The Lion King: Friends in Need
- Author: Justine Korman
- Illustrator: John Kurtz
- Language: English
- Genre: Children's
- Publisher: Golden Press
- Publication date: June 1994
- Publication place: United States
- Media type: Paperback
- ISBN: 978-0-307-62848-0

= The Lion King: Friends in Need =

Disney children book

The Lion King: Friends In Need is a children's book based on Disney's The Lion King. The book tells how Zazu came to be Mufasa's advisor. Canonically, it conflicts with How True, Zazu? from The Lion King: Six New Adventures.

Mufasa

Zazu

==Plot==

Zazu is about to be cooked and eaten by the three hyenas (Shenzi, Banzai and Ed) when a young Mufasa arrives, frightens off the hyenas and saves him. Zazu is thankful and hopes that he can be of service to the Lion King someday. Mufasa is doubtful of this.

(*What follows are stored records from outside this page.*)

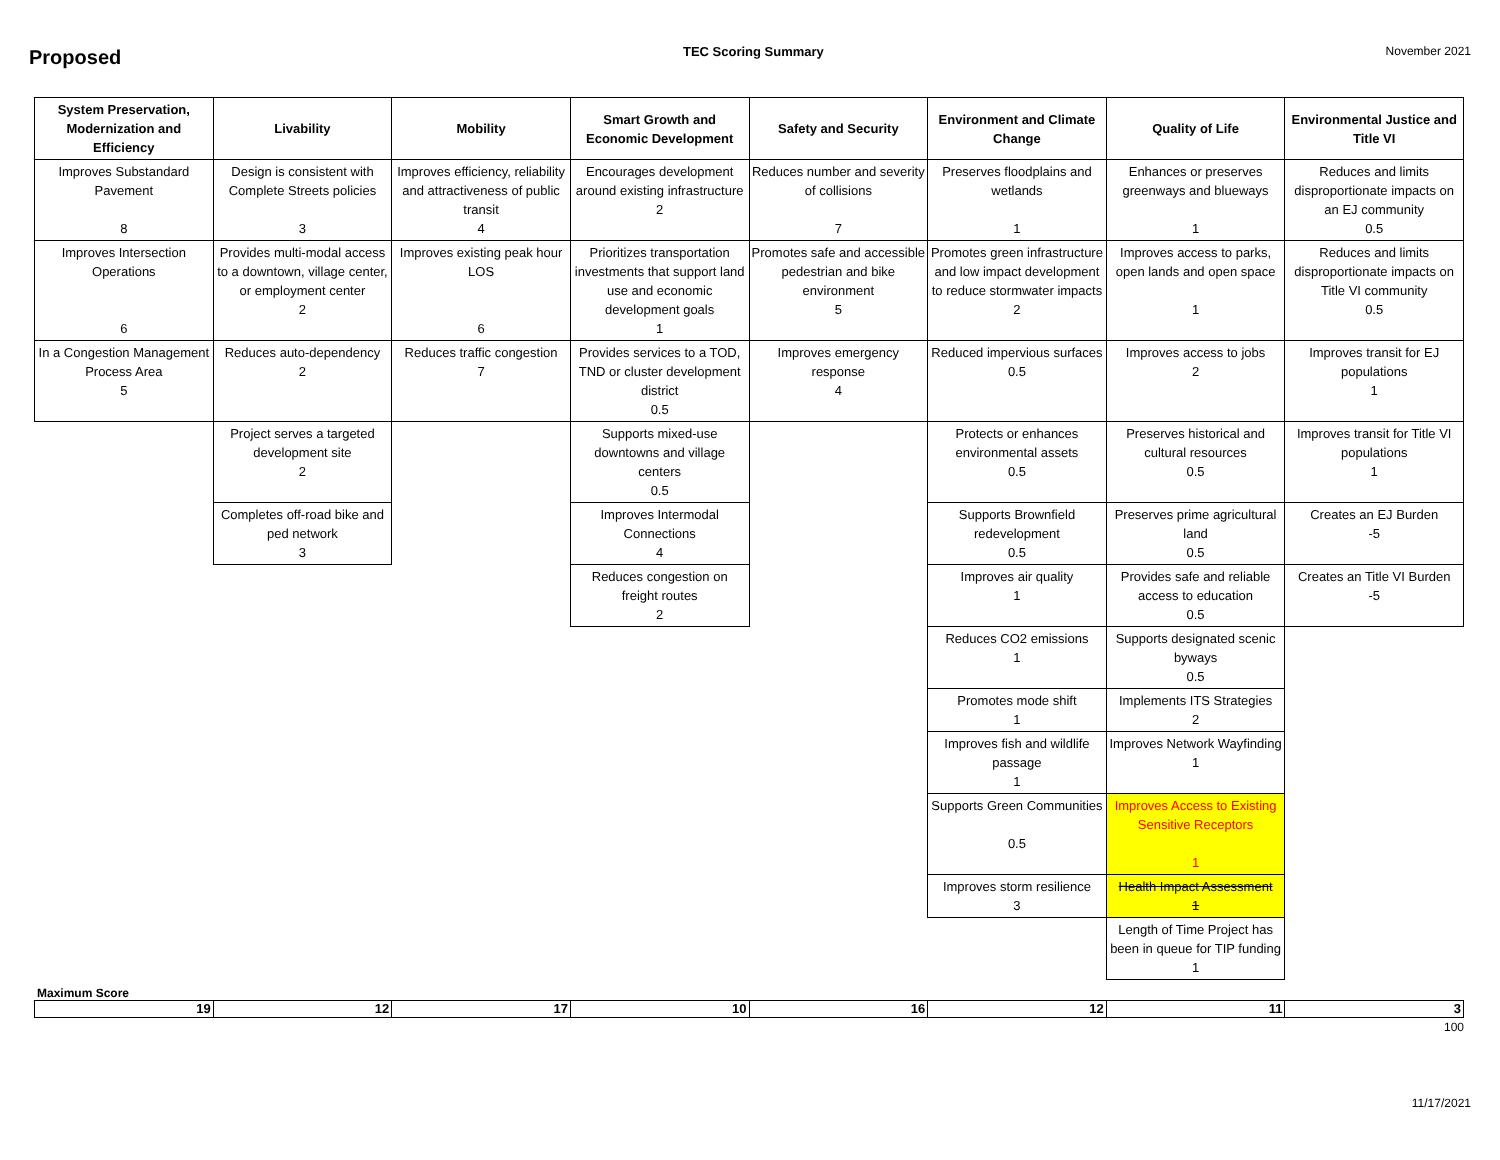Proposed TEC Scoring Summary November 2021
| System Preservation, Modernization and Efficiency | Livability | Mobility | Smart Growth and Economic Development | Safety and Security | Environment and Climate Change | Quality of Life | Environmental Justice and Title VI |
| --- | --- | --- | --- | --- | --- | --- | --- |
| Improves Substandard Pavement 8 | Design is consistent with Complete Streets policies 3 | Improves efficiency, reliability and attractiveness of public transit 4 | Encourages development around existing infrastructure 2 | Reduces number and severity of collisions 7 | Preserves floodplains and wetlands 1 | Enhances or preserves greenways and blueways 1 | Reduces and limits disproportionate impacts on an EJ community 0.5 |
| Improves Intersection Operations 6 | Provides multi-modal access to a downtown, village center, or employment center 2 | Improves existing peak hour LOS 6 | Prioritizes transportation investments that support land use and economic development goals 1 | Promotes safe and accessible pedestrian and bike environment 5 | Promotes green infrastructure and low impact development to reduce stormwater impacts 2 | Improves access to parks, open lands and open space 1 | Reduces and limits disproportionate impacts on Title VI community 0.5 |
| In a Congestion Management Process Area 5 | Reduces auto-dependency 2 | Reduces traffic congestion 7 | Provides services to a TOD, TND or cluster development district 0.5 | Improves emergency response 4 | Reduced impervious surfaces 0.5 | Improves access to jobs 2 | Improves transit for EJ populations 1 |
| | Project serves a targeted development site 2 | | Supports mixed-use downtowns and village centers 0.5 | | Protects or enhances environmental assets 0.5 | Preserves historical and cultural resources 0.5 | Improves transit for Title VI populations 1 |
| | Completes off-road bike and ped network 3 | | Improves Intermodal Connections 4 | | Supports Brownfield redevelopment 0.5 | Preserves prime agricultural land 0.5 | Creates an EJ Burden -5 |
| | | | Reduces congestion on freight routes 2 | | Improves air quality 1 | Provides safe and reliable access to education 0.5 | Creates an Title VI Burden -5 |
| | | | | | Reduces CO2 emissions 1 | Supports designated scenic byways 0.5 | |
| | | | | | Promotes mode shift 1 | Implements ITS Strategies 2 | |
| | | | | | Improves fish and wildlife passage 1 | Improves Network Wayfinding 1 | |
| | | | | | Supports Green Communities 0.5 | Improves Access to Existing Sensitive Receptors 1 | |
| | | | | | Improves storm resilience 3 | Health Impact Assessment 1 | |
| | | | | | | Length of Time Project has been in queue for TIP funding 1 | |
Maximum Score
| 19 | 12 | 17 | 10 | 16 | 12 | 11 | 3 |
100
11/17/2021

Zazu follows Mufasa around and watches over him. Mufasa tires of this quickly as Zazu disturbs his hunts and his private time with Sarabi.

One day, Zazu notices some vultures hovering. Zazu then asks Mufasa if he wants him to fly over and see what's happening, but Mufasa is not concerned and lies down for a nap. Zazu flies over to where the vultures are anyway and sees that Sarabi has fallen into a pit and can't get out. Zazu flies back to tell Mufasa who leaps up and runs to the gorge, but once he arrives he can't find a way to rescue Sarabi. Zazu finds a tree trunk that Mufasa drags over to the pit, allowing Sarabi to climb out. Mufasa realizes that the hornbill is useful after all and appoints him as royal advisor.